The first is the UK’s exit from the European Union, which necessitates the creation of new links between the British and Irish economies. In this case, northerners whose Unionism is driven by the importance of economic ties to Britain would be much happier living in the Irish Republic – especially since they would also presumably enjoy the benefits of EU membership (Northern Ireland voted “remain” in 2016’s referendum, albeit tentatively).
The second is the disintegration of British identity on the mainland of the United Kingdom. Scotland is the nation to which many Ulster Protestants feel closest, a fact evident in the Saltires which are often flown amongst Union Jacks and Ulster Banners. If Scotland is to leave the United Kingdom, Unionists will have to ask themselves serious questions about what nation they belong to. An independent Scotland would also need to be socially integrated with Ireland as well as the rump of the UK.
Whatever institution arose to provide this integration would be a perfect combination of what DUP politician Nelson McCausland called the “confluence” of Ulster Protestant identity, “a Scottish, an English, and an Irish”, and one to which Protestants could attach themselves without denying their British heritage.
The third reason to be optimistic, and I think the most important, is that British Irish identity does not have to be created from scratch. It merely needs to be resurrected. The destruction of British Irish identity only really began in Easter 1916. Before 1916, the dominant strain of Irish Nationalism did not define itself as incompatible with all things British. The great Nationalist leader John Redmond supported Irish involvement in the First World War so that loyalty to the Empire (and therefore entitlement to Home Rule) could be proved. Even after partition, C.S. Lewis, who was a Belfast Protestant, embraced his Irish identity while embracing his Britishness too.
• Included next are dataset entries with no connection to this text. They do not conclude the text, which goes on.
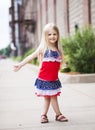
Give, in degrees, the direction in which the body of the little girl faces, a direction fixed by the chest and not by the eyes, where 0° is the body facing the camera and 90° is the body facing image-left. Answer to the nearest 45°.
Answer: approximately 315°

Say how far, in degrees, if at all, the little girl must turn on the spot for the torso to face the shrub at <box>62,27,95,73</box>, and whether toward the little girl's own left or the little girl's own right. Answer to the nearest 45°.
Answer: approximately 135° to the little girl's own left
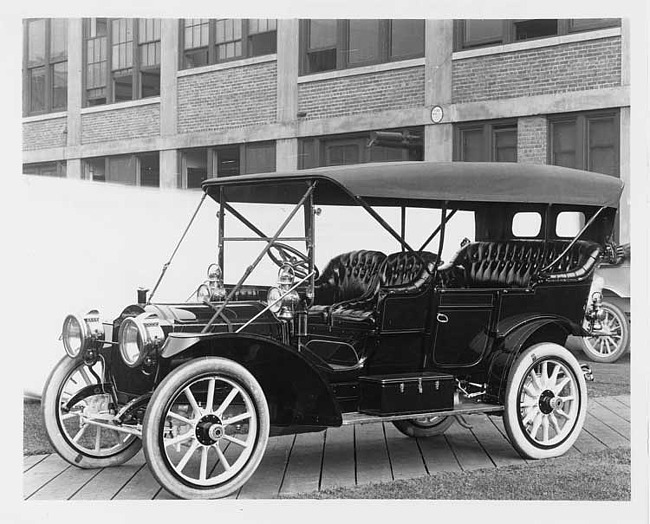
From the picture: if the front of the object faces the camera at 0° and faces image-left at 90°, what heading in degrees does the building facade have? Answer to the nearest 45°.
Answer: approximately 45°

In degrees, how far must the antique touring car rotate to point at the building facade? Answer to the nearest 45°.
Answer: approximately 135° to its right

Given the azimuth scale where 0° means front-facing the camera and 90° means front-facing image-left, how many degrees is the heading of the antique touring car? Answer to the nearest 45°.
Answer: approximately 45°

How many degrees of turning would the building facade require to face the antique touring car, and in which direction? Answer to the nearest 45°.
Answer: approximately 45° to its left
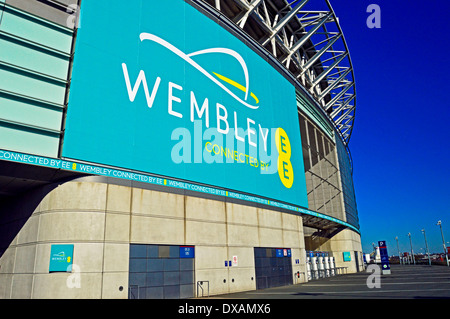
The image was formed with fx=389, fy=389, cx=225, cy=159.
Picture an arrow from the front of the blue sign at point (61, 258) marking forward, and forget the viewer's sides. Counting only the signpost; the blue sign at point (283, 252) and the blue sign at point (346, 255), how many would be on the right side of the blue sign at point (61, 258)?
0

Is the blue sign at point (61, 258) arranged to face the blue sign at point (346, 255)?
no

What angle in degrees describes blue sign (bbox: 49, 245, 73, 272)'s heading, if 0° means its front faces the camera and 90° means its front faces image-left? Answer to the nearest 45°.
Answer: approximately 0°

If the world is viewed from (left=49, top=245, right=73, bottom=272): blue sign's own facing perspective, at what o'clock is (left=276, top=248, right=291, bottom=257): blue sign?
(left=276, top=248, right=291, bottom=257): blue sign is roughly at 8 o'clock from (left=49, top=245, right=73, bottom=272): blue sign.

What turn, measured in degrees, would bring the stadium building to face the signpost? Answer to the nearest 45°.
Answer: approximately 90° to its left

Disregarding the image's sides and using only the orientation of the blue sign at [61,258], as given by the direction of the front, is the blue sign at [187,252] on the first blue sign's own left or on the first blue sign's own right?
on the first blue sign's own left

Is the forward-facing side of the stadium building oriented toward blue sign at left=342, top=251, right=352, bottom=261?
no

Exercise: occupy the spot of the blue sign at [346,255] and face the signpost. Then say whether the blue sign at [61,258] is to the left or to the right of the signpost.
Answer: right

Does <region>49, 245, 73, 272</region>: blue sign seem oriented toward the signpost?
no
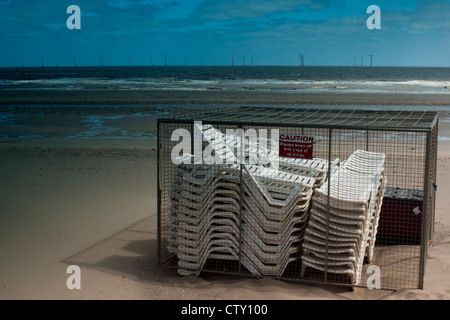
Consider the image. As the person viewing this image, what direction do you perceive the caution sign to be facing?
facing the viewer
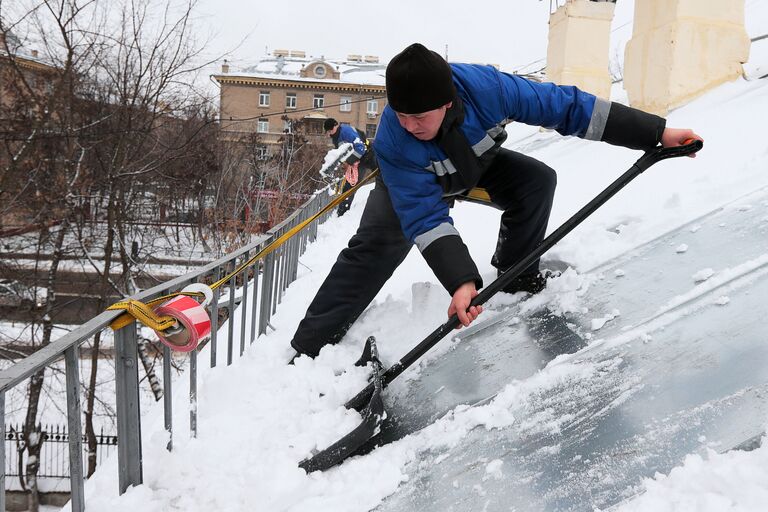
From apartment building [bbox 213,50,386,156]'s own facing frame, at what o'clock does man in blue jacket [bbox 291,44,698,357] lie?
The man in blue jacket is roughly at 12 o'clock from the apartment building.

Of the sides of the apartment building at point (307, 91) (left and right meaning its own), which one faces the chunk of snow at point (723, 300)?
front

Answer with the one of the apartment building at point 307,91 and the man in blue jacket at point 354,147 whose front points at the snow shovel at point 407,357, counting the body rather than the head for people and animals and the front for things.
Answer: the apartment building

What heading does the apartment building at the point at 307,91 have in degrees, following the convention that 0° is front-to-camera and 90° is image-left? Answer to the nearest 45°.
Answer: approximately 0°

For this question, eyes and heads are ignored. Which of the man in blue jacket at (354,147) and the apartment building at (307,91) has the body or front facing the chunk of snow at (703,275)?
the apartment building

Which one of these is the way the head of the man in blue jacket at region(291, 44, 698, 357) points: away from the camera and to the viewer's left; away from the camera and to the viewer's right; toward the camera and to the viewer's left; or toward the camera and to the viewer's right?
toward the camera and to the viewer's left

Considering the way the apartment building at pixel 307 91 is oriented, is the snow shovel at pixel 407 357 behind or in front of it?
in front

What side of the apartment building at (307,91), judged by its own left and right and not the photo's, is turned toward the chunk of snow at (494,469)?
front

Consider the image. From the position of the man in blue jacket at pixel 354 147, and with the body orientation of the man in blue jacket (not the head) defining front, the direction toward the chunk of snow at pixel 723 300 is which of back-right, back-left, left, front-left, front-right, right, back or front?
left

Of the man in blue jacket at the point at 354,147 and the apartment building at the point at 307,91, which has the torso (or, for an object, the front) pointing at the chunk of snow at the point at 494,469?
the apartment building

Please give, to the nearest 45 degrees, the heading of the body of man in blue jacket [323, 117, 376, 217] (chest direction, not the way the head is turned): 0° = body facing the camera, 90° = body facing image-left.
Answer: approximately 90°

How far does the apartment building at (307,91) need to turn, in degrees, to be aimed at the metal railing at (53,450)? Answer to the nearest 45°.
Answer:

Indeed, it is easy to forget that the Union Jack – the symbol to which Irish Nationalism is most vehemently opposed – contains the cross of St. Patrick. When it was flown by Edward Carson, it was an expression of Irish as well as British identity. Since the Troubles, few have attempted to reconcile these two identities, or indeed to recognise that they can exist side by side. Yet the growth of the “Northern Irish” response in censuses suggests that there might be an appetite for a political movement which suggests that Irish Protestants and Irish Roman Catholics are, although of two different traditions, the same people.
As Bloom discovered, there has always been an ugly strain of Nationalism which defines Irishness solely with reference to blood, soil, and language. If the north is to be incorporated into the Irish state, it cannot be this strain of Nationalism which dominates.
That means Nationalists – and indeed all Irish people – must ask uncomfortable questions about why, with a united Ireland apparently near, Protestants are embracing hardline Unionism more, not less. Until this is seriously considered, for most of Ireland’s British, Nationalism will mean little more than that squalid, racist slogan: Brits Out.